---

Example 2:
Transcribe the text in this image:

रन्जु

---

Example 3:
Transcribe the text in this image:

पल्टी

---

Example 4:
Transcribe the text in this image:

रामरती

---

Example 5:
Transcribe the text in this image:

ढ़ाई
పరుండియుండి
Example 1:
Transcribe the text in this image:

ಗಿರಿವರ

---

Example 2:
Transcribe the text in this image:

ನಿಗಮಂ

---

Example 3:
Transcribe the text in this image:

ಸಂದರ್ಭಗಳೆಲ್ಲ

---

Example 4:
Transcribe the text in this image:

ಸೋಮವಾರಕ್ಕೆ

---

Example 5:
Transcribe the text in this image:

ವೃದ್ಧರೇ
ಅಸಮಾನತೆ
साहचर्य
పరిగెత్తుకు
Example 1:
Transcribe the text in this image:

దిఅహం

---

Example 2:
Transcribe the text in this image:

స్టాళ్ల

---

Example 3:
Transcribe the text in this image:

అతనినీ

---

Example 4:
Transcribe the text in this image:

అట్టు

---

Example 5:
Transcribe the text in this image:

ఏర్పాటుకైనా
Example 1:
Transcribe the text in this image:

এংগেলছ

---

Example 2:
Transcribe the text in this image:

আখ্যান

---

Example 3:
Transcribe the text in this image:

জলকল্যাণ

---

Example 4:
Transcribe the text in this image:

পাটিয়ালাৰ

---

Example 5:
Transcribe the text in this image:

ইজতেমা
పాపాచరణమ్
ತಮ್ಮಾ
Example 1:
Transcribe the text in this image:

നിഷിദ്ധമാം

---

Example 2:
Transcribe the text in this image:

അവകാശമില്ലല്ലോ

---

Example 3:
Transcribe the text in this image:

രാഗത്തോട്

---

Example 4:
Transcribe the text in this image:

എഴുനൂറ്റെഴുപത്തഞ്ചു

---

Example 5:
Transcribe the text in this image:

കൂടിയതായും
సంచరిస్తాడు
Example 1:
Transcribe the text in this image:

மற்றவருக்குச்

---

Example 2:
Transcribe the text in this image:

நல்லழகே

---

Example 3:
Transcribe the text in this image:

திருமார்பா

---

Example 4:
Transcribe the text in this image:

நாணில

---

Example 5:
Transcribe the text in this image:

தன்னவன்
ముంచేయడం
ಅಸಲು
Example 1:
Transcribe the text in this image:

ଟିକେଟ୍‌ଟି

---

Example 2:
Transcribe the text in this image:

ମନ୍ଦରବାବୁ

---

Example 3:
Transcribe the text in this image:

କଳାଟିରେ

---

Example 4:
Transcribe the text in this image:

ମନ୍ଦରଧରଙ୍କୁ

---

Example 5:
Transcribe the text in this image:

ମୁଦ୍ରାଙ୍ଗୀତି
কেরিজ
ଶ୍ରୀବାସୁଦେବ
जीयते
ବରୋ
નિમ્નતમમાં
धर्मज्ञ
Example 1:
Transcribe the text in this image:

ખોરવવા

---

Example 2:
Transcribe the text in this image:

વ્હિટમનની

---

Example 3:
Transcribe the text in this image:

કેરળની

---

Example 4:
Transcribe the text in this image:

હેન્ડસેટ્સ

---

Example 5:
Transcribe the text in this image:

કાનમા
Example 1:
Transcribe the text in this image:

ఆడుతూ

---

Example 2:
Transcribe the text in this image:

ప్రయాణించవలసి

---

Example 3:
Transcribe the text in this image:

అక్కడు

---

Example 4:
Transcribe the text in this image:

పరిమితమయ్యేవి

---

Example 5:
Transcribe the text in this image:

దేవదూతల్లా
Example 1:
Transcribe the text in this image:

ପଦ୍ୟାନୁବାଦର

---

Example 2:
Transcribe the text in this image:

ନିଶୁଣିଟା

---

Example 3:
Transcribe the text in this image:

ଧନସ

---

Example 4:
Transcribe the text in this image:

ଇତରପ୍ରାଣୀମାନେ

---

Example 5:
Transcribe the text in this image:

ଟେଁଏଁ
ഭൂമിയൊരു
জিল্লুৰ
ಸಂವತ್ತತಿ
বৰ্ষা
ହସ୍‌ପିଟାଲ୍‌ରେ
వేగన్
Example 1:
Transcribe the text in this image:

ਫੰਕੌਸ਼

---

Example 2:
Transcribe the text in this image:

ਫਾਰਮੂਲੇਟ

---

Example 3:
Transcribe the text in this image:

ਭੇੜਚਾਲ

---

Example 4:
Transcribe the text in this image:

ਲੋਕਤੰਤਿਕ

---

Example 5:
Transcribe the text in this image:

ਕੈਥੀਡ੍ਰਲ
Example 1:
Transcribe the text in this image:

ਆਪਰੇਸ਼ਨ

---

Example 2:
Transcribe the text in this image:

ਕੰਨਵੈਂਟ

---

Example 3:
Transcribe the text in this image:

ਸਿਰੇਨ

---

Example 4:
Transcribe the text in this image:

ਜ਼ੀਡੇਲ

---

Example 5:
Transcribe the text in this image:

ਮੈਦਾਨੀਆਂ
__________________________________________________
:: TASK PROMPT ::
The answer should reproduce all of the data without any alteration.

:: WRITTEN REPLY ::
---

Example 2:
Transcribe the text in this image:

रन्जु

---

Example 3:
Transcribe the text in this image:

पल्टी

---

Example 4:
Transcribe the text in this image:

रामरती

---

Example 5:
Transcribe the text in this image:

ढ़ाई
పరుండియుండి
Example 1:
Transcribe the text in this image:

ಗಿರಿವರ

---

Example 2:
Transcribe the text in this image:

ನಿಗಮಂ

---

Example 3:
Transcribe the text in this image:

ಸಂದರ್ಭಗಳೆಲ್ಲ

---

Example 4:
Transcribe the text in this image:

ಸೋಮವಾರಕ್ಕೆ

---

Example 5:
Transcribe the text in this image:

ವೃದ್ಧರೇ
ಅಸಮಾನತೆ
साहचर्य
పరిగెత్తుకు
Example 1:
Transcribe the text in this image:

దిఅహం

---

Example 2:
Transcribe the text in this image:

స్టాళ్ల

---

Example 3:
Transcribe the text in this image:

అతనినీ

---

Example 4:
Transcribe the text in this image:

అట్టు

---

Example 5:
Transcribe the text in this image:

ఏర్పాటుకైనా
Example 1:
Transcribe the text in this image:

এংগেলছ

---

Example 2:
Transcribe the text in this image:

আখ্যান

---

Example 3:
Transcribe the text in this image:

জলকল্যাণ

---

Example 4:
Transcribe the text in this image:

পাটিয়ালাৰ

---

Example 5:
Transcribe the text in this image:

ইজতেমা
పాపాచరణమ్
ತಮ್ಮಾ
Example 1:
Transcribe the text in this image:

നിഷിദ്ധമാം

---

Example 2:
Transcribe the text in this image:

അവകാശമില്ലല്ലോ

---

Example 3:
Transcribe the text in this image:

രാഗത്തോട്

---

Example 4:
Transcribe the text in this image:

എഴുനൂറ്റെഴുപത്തഞ്ചു

---

Example 5:
Transcribe the text in this image:

കൂടിയതായും
సంచరిస్తాడు
Example 1:
Transcribe the text in this image:

மற்றவருக்குச்

---

Example 2:
Transcribe the text in this image:

நல்லழகே

---

Example 3:
Transcribe the text in this image:

திருமார்பா

---

Example 4:
Transcribe the text in this image:

நாணில

---

Example 5:
Transcribe the text in this image:

தன்னவன்
ముంచేయడం
ಅಸಲು
Example 1:
Transcribe the text in this image:

ଟିକେଟ୍‌ଟି

---

Example 2:
Transcribe the text in this image:

ମନ୍ଦରବାବୁ

---

Example 3:
Transcribe the text in this image:

କଳାଟିରେ

---

Example 4:
Transcribe the text in this image:

ମନ୍ଦରଧରଙ୍କୁ

---

Example 5:
Transcribe the text in this image:

ମୁଦ୍ରାଙ୍ଗୀତି
কেরিজ
ଶ୍ରୀବାସୁଦେବ
जीयते
ବରୋ
નિમ્નતમમાં
धर्मज्ञ
Example 1:
Transcribe the text in this image:

ખોરવવા

---

Example 2:
Transcribe the text in this image:

વ્હિટમનની

---

Example 3:
Transcribe the text in this image:

કેરળની

---

Example 4:
Transcribe the text in this image:

હેન્ડસેટ્સ

---

Example 5:
Transcribe the text in this image:

કાનમા
Example 1:
Transcribe the text in this image:

ఆడుతూ

---

Example 2:
Transcribe the text in this image:

ప్రయాణించవలసి

---

Example 3:
Transcribe the text in this image:

అక్కడు

---

Example 4:
Transcribe the text in this image:

పరిమితమయ్యేవి

---

Example 5:
Transcribe the text in this image:

దేవదూతల్లా
Example 1:
Transcribe the text in this image:

ପଦ୍ୟାନୁବାଦର

---

Example 2:
Transcribe the text in this image:

ନିଶୁଣିଟା

---

Example 3:
Transcribe the text in this image:

ଧନସ

---

Example 4:
Transcribe the text in this image:

ଇତରପ୍ରାଣୀମାନେ

---

Example 5:
Transcribe the text in this image:

ଟେଁଏଁ
ഭൂമിയൊരു
জিল্লুৰ
ಸಂವತ್ತತಿ
বৰ্ষা
ହସ୍‌ପିଟାଲ୍‌ରେ
వేగన్
Example 1:
Transcribe the text in this image:

ਫੰਕੌਸ਼

---

Example 2:
Transcribe the text in this image:

ਫਾਰਮੂਲੇਟ

---

Example 3:
Transcribe the text in this image:

ਭੇੜਚਾਲ

---

Example 4:
Transcribe the text in this image:

ਲੋਕਤੰਤਿਕ

---

Example 5:
Transcribe the text in this image:

ਕੈਥੀਡ੍ਰਲ
Example 1:
Transcribe the text in this image:

ਆਪਰੇਸ਼ਨ

---

Example 2:
Transcribe the text in this image:

ਕੰਨਵੈਂਟ

---

Example 3:
Transcribe the text in this image:

ਸਿਰੇਨ

---

Example 4:
Transcribe the text in this image:

ਜ਼ੀਡੇਲ

---

Example 5:
Transcribe the text in this image:

ਮੈਦਾਨੀਆਂ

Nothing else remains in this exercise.